• [Données fournies]:
+++

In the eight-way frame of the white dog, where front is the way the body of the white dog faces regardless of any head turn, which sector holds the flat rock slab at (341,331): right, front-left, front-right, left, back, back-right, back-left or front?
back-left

+++

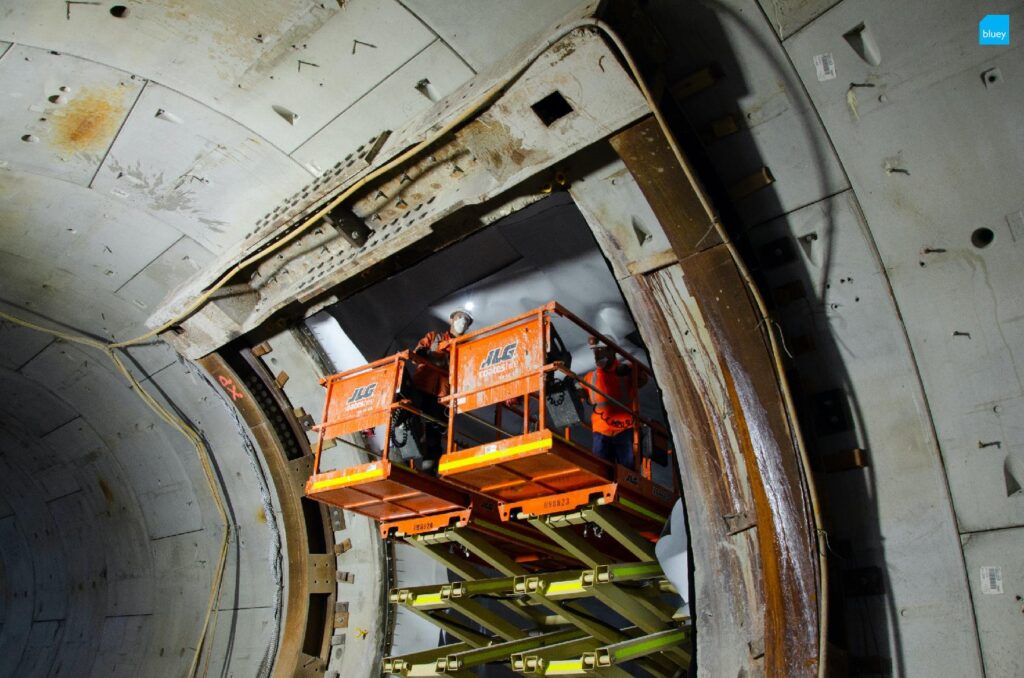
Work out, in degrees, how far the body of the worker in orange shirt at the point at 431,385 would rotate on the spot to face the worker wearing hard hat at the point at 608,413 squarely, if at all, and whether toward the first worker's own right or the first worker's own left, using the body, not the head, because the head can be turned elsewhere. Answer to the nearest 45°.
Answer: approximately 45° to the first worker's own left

+++

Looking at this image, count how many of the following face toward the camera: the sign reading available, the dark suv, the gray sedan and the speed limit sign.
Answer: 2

+++

• [Votre tâche]:
Recopiez mot pour mot, s'il vous plaît, les lignes qui commencent à celle contenant "Work out, in" et s'arrêtent après celle contenant "Answer: approximately 45°", ces deux lignes comprises.

• [La réponse]:
Work out, in degrees, how far the body of the worker in orange shirt at the point at 431,385 would rotate on the spot to face the worker wearing hard hat at the point at 608,413 squarely, if at all, and whether toward the first worker's own right or the first worker's own left, using the body, not the head, because the head can be turned elsewhere. Answer to the nearest 45°.
Answer: approximately 45° to the first worker's own left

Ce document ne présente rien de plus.